• Work item
Could the whole of the data below be written out verbatim?

[Stored items]
================================

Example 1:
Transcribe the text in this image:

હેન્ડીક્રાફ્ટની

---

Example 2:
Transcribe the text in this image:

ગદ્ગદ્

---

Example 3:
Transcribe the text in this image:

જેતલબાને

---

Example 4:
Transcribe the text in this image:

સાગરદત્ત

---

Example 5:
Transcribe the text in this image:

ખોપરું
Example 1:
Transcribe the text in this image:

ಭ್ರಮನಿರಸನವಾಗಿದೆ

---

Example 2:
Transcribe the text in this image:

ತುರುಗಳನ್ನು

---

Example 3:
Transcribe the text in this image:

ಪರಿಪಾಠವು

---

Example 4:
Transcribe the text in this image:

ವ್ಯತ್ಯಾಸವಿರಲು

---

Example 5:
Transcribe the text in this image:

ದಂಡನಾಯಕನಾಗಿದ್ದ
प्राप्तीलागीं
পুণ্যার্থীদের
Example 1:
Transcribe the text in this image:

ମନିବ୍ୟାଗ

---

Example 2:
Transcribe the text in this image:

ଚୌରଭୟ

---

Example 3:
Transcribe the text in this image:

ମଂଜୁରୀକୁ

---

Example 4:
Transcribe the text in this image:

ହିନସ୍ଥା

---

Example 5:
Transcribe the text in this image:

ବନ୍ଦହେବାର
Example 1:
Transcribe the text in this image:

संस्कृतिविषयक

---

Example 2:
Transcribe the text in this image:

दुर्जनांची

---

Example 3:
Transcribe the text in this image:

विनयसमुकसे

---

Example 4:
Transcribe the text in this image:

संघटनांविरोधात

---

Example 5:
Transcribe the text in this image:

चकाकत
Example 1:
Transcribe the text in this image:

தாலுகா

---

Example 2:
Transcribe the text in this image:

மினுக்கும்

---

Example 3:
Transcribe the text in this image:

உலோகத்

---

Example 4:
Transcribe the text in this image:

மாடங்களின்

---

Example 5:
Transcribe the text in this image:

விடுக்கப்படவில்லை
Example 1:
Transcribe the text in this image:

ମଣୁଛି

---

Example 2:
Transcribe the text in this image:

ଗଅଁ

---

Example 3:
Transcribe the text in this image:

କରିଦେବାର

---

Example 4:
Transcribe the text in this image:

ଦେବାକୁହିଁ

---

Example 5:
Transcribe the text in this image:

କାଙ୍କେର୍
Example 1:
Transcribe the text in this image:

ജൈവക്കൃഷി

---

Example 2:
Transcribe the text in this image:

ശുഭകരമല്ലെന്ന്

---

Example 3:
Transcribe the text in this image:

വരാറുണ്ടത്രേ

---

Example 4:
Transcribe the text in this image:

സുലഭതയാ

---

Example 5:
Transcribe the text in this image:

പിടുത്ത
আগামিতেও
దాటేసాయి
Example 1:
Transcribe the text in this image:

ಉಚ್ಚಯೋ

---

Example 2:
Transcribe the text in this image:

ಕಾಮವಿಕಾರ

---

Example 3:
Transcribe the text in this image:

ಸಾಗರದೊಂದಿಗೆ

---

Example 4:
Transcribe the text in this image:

================================

• Completed exercise
Example 1:
Transcribe the text in this image:

હેન્ડીક્રાફ્ટની

---

Example 2:
Transcribe the text in this image:

ગદ્ગદ્

---

Example 3:
Transcribe the text in this image:

જેતલબાને

---

Example 4:
Transcribe the text in this image:

સાગરદત્ત

---

Example 5:
Transcribe the text in this image:

ખોપરું
Example 1:
Transcribe the text in this image:

ಭ್ರಮನಿರಸನವಾಗಿದೆ

---

Example 2:
Transcribe the text in this image:

ತುರುಗಳನ್ನು

---

Example 3:
Transcribe the text in this image:

ಪರಿಪಾಠವು

---

Example 4:
Transcribe the text in this image:

ವ್ಯತ್ಯಾಸವಿರಲು

---

Example 5:
Transcribe the text in this image:

ದಂಡನಾಯಕನಾಗಿದ್ದ
प्राप्तीलागीं
পুণ্যার্থীদের
Example 1:
Transcribe the text in this image:

ମନିବ୍ୟାଗ

---

Example 2:
Transcribe the text in this image:

ଚୌରଭୟ

---

Example 3:
Transcribe the text in this image:

ମଂଜୁରୀକୁ

---

Example 4:
Transcribe the text in this image:

ହିନସ୍ଥା

---

Example 5:
Transcribe the text in this image:

ବନ୍ଦହେବାର
Example 1:
Transcribe the text in this image:

संस्कृतिविषयक

---

Example 2:
Transcribe the text in this image:

दुर्जनांची

---

Example 3:
Transcribe the text in this image:

विनयसमुकसे

---

Example 4:
Transcribe the text in this image:

संघटनांविरोधात

---

Example 5:
Transcribe the text in this image:

चकाकत
Example 1:
Transcribe the text in this image:

தாலுகா

---

Example 2:
Transcribe the text in this image:

மினுக்கும்

---

Example 3:
Transcribe the text in this image:

உலோகத்

---

Example 4:
Transcribe the text in this image:

மாடங்களின்

---

Example 5:
Transcribe the text in this image:

விடுக்கப்படவில்லை
Example 1:
Transcribe the text in this image:

ମଣୁଛି

---

Example 2:
Transcribe the text in this image:

ଗଅଁ

---

Example 3:
Transcribe the text in this image:

କରିଦେବାର

---

Example 4:
Transcribe the text in this image:

ଦେବାକୁହିଁ

---

Example 5:
Transcribe the text in this image:

କାଙ୍କେର୍
Example 1:
Transcribe the text in this image:

ജൈവക്കൃഷി

---

Example 2:
Transcribe the text in this image:

ശുഭകരമല്ലെന്ന്

---

Example 3:
Transcribe the text in this image:

വരാറുണ്ടത്രേ

---

Example 4:
Transcribe the text in this image:

സുലഭതയാ

---

Example 5:
Transcribe the text in this image:

പിടുത്ത
আগামিতেও
దాటేసాయి
Example 1:
Transcribe the text in this image:

ಉಚ್ಚಯೋ

---

Example 2:
Transcribe the text in this image:

ಕಾಮವಿಕಾರ

---

Example 3:
Transcribe the text in this image:

ಸಾಗರದೊಂದಿಗೆ

---

Example 4:
Transcribe the text in this image:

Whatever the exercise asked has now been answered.